The records:

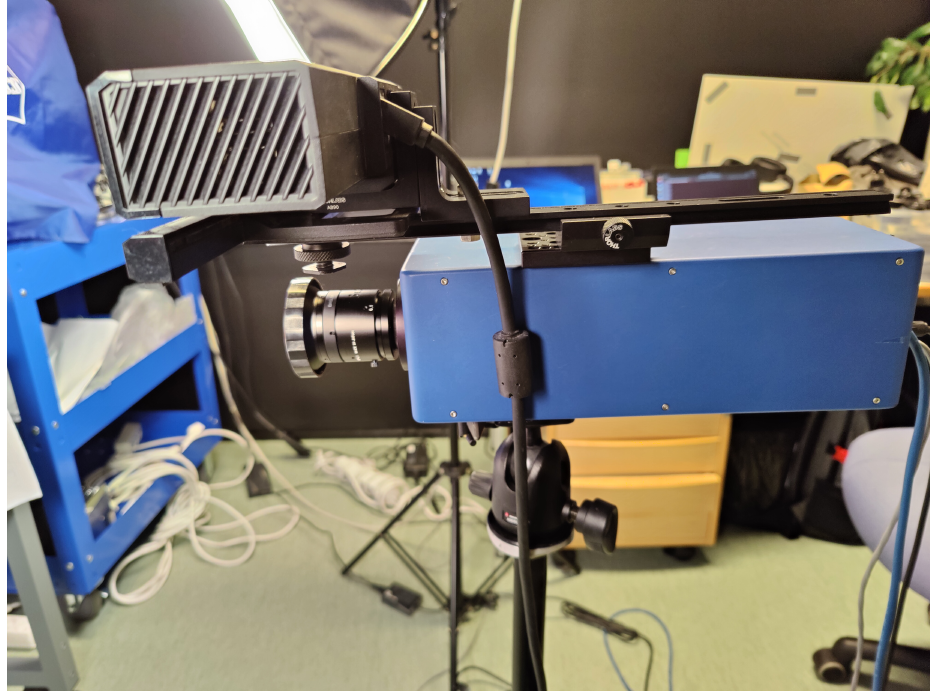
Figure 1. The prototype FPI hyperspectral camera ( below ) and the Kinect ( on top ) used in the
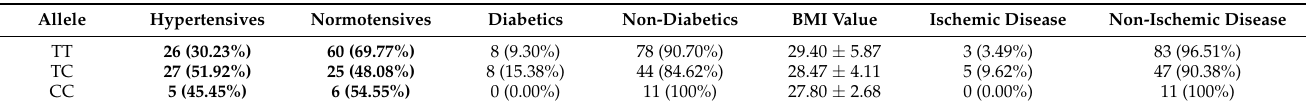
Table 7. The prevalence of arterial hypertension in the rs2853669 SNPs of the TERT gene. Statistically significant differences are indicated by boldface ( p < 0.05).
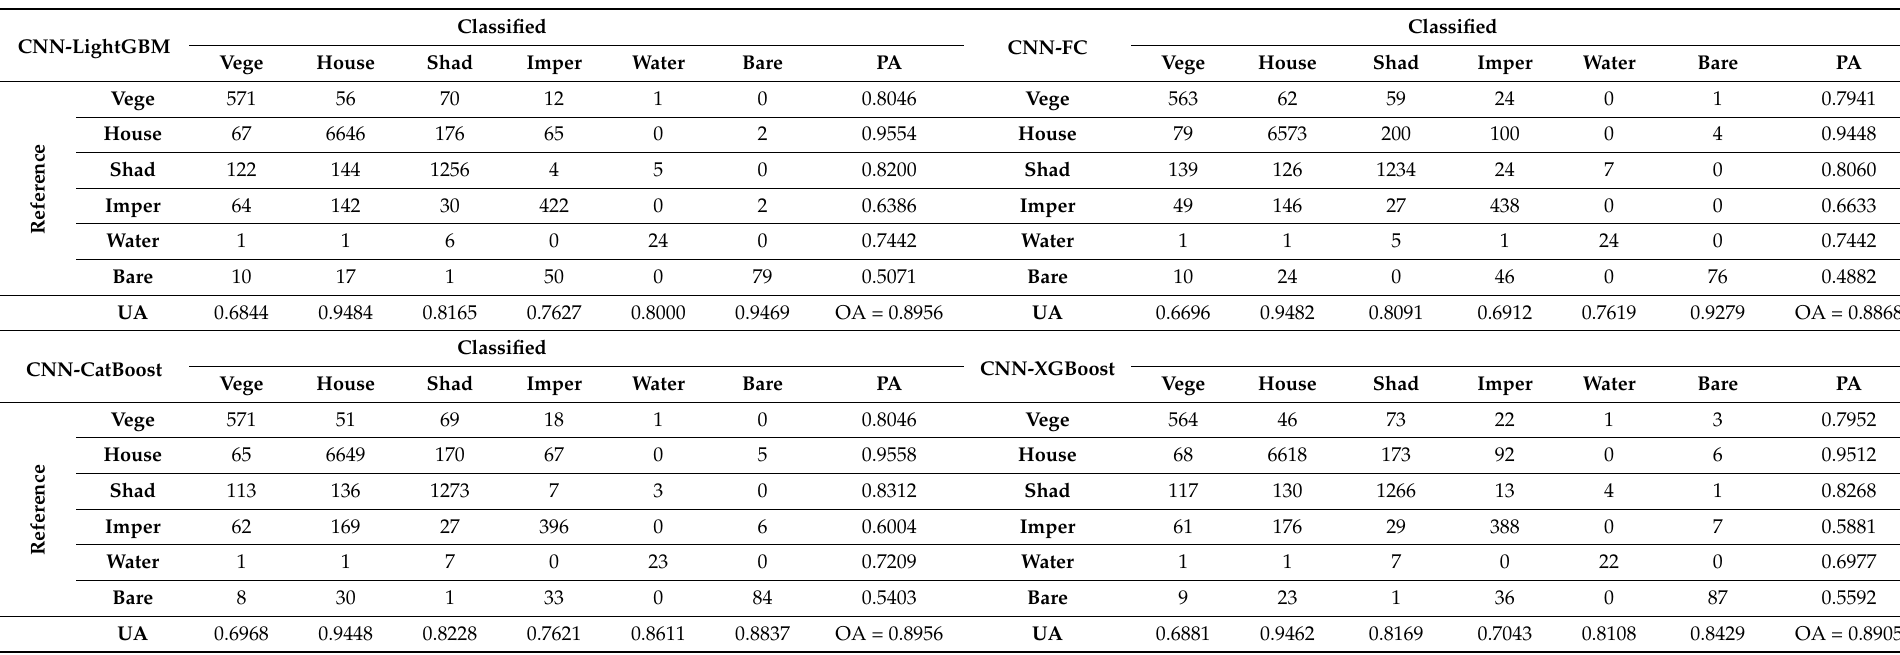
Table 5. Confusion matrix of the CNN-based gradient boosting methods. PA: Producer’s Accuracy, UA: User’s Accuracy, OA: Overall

==

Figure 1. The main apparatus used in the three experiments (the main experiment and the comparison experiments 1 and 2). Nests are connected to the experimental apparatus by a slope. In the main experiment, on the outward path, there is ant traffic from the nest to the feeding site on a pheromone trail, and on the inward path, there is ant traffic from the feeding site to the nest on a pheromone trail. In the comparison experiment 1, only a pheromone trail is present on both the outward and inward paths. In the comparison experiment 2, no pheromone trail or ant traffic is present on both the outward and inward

Task item: Your task is to copy only the lines above starting at the one containing "Table 7. The" and ending at the one containing "Table 5. Confusion". Copy them exactly, both ends included, and omit the pictures.

Solution:
Table 7. The prevalence of arterial hypertension in the rs2853669 SNPs of the TERT gene. Statistically significant differences are indicated by boldface ( p < 0.05).
Table 5. Confusion matrix of the CNN-based gradient boosting methods. PA: Producer’s Accuracy, UA: User’s Accuracy, OA: Overall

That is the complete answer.